In 1985, the Firm's name was Jordan Price Wall Gray & Jones, and in 1986 the Firm moved to expanded offices at 225 Hillsborough Place in Raleigh, the present day site of Campbell University School of Law.  In 1986, after leaving Congress, Ike Andrews began practicing with the Firm for a period of time.14  That same year, Paul Flick began work for the Firm as an associate.   Mr. Flick briefly left the Firm in 1991 to practice with his law school classmate, Terry Carlton.15  In 1993, Mr.
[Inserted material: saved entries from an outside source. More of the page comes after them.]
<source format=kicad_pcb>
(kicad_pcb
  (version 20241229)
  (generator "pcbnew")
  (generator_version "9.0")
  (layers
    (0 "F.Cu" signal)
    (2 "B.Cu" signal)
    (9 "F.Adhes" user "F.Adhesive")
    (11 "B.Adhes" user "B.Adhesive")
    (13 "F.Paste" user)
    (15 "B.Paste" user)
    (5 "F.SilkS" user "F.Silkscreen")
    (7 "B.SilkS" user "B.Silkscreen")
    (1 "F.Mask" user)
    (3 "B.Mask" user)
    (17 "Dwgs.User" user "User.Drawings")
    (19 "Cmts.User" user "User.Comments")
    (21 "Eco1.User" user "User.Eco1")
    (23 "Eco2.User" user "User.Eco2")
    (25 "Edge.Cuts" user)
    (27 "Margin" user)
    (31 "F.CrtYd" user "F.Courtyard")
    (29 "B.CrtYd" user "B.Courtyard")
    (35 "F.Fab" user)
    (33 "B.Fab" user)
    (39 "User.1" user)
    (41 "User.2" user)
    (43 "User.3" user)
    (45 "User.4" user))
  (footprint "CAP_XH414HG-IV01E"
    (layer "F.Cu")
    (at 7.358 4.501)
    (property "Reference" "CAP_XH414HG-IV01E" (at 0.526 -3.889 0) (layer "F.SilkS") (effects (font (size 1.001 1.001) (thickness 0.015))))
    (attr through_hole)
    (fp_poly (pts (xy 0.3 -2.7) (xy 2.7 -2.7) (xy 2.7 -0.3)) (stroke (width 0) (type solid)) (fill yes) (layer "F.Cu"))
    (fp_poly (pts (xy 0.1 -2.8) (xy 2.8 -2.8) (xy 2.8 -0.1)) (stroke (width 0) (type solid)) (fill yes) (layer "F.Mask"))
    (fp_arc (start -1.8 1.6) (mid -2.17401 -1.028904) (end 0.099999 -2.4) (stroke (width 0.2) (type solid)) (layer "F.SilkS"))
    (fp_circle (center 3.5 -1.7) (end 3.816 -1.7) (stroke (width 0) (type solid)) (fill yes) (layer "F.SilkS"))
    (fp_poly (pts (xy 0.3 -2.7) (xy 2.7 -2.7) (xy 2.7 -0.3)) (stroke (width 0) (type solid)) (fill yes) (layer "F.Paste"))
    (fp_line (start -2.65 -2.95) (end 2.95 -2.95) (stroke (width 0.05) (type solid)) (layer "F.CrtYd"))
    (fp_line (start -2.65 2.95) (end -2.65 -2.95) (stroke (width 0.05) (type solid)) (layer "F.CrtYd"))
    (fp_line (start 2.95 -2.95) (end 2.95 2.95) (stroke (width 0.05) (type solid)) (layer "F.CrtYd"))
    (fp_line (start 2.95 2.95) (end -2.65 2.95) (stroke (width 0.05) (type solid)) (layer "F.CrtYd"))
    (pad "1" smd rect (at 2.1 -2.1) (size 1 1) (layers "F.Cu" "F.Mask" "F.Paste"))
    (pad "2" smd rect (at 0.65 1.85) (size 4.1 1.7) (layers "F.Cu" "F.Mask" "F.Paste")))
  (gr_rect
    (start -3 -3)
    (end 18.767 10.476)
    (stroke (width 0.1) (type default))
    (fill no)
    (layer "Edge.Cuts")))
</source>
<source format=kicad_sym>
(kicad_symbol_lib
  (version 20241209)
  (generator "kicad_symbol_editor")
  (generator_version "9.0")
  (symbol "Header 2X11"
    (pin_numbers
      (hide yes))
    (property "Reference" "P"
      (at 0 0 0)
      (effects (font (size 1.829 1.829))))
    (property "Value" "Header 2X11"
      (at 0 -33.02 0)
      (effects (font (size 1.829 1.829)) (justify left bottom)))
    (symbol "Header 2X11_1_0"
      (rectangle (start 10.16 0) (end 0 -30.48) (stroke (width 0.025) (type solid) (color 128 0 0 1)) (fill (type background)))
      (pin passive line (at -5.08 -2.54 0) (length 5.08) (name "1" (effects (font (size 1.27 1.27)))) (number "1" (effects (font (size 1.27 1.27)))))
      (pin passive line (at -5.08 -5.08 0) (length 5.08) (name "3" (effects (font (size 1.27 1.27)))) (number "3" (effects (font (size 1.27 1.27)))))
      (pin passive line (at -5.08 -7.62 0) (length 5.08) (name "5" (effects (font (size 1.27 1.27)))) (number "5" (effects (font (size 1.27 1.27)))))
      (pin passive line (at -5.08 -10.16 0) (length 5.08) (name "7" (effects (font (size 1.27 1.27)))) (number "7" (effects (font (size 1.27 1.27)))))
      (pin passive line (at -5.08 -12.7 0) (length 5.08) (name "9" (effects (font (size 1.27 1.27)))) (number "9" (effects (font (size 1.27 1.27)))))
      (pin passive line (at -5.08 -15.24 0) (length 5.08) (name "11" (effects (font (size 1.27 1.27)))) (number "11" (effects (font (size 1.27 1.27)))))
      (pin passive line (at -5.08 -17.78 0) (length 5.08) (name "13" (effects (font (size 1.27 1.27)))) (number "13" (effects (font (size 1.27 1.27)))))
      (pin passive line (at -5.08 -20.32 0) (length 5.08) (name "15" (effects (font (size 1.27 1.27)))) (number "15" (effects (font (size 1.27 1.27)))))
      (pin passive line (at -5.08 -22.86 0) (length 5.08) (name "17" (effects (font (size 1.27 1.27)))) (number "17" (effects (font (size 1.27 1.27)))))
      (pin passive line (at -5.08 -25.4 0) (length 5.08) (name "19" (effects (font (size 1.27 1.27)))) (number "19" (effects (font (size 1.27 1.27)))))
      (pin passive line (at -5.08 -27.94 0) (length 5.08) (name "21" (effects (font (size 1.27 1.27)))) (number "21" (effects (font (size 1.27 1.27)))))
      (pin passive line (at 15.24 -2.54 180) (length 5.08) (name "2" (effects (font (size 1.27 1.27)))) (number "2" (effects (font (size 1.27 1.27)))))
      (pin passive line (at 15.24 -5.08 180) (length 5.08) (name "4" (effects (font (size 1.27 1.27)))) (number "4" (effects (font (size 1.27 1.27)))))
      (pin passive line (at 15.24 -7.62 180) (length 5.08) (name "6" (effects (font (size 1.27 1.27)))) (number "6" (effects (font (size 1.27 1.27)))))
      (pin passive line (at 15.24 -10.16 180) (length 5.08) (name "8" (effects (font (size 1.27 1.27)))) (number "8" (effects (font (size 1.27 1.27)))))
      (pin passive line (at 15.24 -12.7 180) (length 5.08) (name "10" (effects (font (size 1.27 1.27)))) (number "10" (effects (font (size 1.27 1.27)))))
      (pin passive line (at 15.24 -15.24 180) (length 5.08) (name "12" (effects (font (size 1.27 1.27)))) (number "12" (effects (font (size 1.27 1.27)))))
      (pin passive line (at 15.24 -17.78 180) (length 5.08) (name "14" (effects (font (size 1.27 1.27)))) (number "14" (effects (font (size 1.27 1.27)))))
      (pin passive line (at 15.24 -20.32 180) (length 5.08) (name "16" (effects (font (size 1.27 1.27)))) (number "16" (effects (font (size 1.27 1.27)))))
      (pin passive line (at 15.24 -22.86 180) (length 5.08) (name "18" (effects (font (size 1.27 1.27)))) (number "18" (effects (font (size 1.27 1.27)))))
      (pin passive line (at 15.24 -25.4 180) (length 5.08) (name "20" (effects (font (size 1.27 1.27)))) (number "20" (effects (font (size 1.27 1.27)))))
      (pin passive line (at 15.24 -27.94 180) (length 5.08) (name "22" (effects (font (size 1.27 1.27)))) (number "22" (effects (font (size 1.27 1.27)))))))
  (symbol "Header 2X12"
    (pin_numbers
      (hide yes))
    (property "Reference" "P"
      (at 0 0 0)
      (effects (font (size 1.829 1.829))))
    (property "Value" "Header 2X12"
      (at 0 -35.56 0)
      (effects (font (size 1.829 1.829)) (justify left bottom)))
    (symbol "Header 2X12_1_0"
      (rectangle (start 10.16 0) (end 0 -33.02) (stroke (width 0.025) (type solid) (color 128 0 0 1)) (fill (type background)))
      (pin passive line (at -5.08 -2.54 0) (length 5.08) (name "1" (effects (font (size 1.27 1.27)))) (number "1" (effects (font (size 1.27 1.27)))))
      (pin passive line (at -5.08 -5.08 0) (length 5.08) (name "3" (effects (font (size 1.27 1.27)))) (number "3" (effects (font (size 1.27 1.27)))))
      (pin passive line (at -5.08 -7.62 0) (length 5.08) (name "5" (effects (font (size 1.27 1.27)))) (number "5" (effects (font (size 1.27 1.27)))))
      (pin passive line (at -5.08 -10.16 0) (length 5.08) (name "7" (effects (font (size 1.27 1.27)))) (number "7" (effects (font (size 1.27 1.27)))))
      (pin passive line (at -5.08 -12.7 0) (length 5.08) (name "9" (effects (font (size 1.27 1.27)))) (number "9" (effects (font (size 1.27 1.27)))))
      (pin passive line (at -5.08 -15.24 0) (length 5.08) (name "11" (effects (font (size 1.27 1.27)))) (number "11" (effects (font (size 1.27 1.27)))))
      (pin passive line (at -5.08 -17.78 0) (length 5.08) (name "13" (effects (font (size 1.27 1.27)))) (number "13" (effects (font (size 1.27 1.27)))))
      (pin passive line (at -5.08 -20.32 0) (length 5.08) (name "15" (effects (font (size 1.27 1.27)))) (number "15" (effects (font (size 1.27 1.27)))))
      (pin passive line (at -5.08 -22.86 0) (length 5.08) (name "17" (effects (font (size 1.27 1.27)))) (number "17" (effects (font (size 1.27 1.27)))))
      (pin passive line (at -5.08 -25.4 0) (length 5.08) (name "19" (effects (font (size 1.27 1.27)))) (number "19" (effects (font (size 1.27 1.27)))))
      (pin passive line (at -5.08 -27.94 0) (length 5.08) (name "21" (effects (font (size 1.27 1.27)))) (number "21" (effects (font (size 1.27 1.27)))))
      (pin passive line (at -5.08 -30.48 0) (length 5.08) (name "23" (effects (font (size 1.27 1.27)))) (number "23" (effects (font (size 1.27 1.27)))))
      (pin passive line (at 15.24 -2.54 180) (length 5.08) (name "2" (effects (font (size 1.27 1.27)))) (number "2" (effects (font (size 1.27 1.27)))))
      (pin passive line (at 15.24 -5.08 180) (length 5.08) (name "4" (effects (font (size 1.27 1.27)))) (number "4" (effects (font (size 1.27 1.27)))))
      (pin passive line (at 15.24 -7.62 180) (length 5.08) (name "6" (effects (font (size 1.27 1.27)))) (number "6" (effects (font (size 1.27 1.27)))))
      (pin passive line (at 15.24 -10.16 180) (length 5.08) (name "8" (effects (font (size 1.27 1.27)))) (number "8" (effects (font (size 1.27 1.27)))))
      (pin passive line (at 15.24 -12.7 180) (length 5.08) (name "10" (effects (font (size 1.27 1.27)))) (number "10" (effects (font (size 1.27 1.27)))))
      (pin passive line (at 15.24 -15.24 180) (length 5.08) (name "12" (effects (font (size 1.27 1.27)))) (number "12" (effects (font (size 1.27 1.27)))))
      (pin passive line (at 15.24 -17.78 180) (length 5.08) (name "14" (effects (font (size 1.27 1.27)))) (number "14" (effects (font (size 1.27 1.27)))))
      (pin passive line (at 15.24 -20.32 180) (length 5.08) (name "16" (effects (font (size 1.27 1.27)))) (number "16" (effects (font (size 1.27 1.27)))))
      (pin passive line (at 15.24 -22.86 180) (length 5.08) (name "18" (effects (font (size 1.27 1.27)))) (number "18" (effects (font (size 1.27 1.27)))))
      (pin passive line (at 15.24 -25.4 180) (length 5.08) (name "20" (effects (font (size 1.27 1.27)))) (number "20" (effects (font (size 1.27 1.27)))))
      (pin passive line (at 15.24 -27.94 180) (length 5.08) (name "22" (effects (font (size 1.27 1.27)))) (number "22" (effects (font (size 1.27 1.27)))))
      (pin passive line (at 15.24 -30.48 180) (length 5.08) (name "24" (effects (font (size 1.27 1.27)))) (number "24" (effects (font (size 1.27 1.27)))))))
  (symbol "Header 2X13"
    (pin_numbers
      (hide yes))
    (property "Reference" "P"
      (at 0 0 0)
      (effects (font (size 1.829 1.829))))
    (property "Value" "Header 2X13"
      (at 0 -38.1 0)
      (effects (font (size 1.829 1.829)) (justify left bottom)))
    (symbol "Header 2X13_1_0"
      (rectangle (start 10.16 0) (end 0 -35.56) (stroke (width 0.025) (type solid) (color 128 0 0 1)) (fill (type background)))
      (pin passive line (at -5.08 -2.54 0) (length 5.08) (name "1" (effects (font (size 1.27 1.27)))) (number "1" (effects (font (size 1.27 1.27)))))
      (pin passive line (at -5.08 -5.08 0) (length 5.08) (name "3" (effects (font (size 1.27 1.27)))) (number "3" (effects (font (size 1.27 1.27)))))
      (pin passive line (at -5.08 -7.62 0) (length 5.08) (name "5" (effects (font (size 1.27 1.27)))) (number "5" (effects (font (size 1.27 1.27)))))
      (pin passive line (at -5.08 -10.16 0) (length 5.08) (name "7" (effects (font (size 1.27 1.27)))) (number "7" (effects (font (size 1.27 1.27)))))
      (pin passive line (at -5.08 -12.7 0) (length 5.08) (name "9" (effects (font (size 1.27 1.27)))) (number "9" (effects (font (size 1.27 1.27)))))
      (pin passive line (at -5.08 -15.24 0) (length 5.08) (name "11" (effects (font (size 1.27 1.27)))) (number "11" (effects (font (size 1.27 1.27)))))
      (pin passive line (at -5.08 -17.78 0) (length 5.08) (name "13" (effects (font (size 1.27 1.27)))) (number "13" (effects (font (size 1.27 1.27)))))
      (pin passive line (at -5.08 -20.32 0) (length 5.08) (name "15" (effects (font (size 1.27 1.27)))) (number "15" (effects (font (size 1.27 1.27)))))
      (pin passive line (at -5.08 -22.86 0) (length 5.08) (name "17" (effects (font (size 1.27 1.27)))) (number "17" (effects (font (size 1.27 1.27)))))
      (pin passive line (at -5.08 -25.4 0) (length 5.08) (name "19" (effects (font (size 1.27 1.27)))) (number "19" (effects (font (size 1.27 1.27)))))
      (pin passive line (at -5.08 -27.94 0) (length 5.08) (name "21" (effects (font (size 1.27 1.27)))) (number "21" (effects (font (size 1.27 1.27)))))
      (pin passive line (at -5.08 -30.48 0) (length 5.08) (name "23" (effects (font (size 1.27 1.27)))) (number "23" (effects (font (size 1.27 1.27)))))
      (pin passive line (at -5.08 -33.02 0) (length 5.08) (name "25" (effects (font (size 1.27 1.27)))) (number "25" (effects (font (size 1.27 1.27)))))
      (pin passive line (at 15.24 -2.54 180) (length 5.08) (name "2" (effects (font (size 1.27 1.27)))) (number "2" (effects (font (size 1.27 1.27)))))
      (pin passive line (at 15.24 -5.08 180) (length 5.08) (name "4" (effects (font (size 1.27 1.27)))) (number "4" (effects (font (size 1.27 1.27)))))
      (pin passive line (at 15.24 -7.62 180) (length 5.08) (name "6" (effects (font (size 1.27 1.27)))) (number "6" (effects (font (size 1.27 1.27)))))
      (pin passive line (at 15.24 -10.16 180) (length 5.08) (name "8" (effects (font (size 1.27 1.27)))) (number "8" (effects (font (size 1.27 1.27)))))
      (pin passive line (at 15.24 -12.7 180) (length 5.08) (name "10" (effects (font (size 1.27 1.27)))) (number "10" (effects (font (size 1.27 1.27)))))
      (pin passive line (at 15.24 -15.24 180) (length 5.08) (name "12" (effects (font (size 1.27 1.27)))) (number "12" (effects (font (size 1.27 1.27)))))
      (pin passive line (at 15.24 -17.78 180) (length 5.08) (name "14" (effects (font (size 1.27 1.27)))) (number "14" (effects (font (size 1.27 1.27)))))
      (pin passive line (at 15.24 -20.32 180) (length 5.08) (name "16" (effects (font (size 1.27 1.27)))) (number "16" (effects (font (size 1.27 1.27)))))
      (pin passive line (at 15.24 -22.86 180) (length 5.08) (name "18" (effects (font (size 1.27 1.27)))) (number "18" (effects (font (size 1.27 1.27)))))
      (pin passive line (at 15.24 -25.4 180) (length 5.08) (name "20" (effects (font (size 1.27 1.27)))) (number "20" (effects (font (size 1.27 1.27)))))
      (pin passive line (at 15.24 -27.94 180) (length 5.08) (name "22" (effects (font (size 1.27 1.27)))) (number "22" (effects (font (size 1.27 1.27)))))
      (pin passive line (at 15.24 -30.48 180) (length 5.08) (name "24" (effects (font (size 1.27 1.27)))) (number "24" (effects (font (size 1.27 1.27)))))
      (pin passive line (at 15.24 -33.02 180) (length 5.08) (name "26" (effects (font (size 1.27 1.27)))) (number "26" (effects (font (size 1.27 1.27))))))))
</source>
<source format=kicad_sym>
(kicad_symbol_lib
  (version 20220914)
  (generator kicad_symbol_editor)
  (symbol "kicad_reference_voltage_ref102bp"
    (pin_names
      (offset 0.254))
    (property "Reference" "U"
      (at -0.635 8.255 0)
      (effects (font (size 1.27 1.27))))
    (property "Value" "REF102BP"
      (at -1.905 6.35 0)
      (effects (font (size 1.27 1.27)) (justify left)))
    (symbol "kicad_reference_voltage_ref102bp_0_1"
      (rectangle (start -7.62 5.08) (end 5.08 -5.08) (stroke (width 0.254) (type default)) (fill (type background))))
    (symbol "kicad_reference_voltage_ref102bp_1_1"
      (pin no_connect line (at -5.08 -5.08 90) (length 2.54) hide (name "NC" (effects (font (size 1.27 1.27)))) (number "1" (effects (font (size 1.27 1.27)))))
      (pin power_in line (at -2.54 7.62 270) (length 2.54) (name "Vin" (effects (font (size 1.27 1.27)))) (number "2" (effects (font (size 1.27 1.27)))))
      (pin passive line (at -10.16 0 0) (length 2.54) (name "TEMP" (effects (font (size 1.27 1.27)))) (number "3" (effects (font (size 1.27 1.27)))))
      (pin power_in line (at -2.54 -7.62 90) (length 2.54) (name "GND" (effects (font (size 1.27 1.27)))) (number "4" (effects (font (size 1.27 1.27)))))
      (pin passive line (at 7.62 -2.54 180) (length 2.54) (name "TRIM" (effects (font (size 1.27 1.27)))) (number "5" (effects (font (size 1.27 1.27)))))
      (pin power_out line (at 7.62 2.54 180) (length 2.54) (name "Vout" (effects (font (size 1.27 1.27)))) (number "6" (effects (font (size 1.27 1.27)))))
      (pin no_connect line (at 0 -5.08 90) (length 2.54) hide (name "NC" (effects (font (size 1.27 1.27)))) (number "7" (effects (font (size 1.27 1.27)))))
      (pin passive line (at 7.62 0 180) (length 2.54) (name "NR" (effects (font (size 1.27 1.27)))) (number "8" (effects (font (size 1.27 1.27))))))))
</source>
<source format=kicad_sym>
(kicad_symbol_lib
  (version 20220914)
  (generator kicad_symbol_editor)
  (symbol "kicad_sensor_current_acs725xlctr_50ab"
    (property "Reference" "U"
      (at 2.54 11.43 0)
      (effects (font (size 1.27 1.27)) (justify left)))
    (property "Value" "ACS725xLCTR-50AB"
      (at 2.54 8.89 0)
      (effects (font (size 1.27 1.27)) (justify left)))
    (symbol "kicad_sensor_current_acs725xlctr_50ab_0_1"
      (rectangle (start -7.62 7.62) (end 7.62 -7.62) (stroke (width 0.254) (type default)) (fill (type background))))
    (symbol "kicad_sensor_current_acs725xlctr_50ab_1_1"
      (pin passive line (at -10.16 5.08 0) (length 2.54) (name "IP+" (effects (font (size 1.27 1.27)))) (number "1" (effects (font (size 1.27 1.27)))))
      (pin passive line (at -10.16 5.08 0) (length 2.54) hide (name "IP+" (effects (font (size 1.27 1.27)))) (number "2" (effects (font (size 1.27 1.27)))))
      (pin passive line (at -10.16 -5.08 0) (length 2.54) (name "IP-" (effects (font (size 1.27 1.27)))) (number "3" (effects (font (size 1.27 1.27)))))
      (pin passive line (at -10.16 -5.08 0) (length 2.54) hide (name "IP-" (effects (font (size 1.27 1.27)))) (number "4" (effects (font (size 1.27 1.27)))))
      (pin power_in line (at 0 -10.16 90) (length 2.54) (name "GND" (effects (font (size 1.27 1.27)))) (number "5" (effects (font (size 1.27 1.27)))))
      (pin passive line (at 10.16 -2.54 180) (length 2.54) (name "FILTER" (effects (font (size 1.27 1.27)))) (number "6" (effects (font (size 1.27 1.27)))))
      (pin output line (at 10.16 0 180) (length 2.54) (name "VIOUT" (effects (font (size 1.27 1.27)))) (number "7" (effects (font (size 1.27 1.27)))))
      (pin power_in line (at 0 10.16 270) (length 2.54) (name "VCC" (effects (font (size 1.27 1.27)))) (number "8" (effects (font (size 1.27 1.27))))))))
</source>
Flick returned to the Firm, and since 2002 has served as the Firm's Managing Partner.  The Firm continued to evolve in the 1990s, the most apparent change being continued diversification of clients and practice areas.  In 1998, Terry Carlton joined the Firm and brought with him an active estate planning and transactional practice.  In 1999, the Firm changed its name to what it is known as today, Jordan Price Wall Gray Jones & Carlton, PLLC.  After joining the Firm, Mr. Carlton continued to expand the business and estate planning practice which continues to complement the Firm's strong historical litigation and legislative practice.  Today, estate planning and transactional matters are among the Firm's strengths.

In 2001, on its 50th anniversary, the Firm moved to its present site, aptly located at 1951 Clark Avenue in Raleigh.  In 2002, after 28 years of active practice with the Firm, Mr. Price became Of Counsel to the Firm, joining Mr. Jordan in “Of Counsel” capacity.  In 2006, the Firm purchased the Clark Avenue building.  Today, the Firm has sevnteen full time lawyers and 2 Of Counsel lawyers. The Firm’s size is intentional -- sufficiently large to handle the largest litigation matters, but, small enough to provide a high level of service in a cost effective manner for its clients.  The Firm has a broad client base and practice and continues its tradition of an active legislative practice.  In addition to this legislative practice, the Firm’s structure now includes a “litigation” practice group and a “transactional” practice group.  Within these practice groups, the Firm has lawyers with significant experience and recognition as experts in their fields of practice.  Thus, in 2011, the Firm is well positioned to continue to build upon its first sixty years in the practice of law.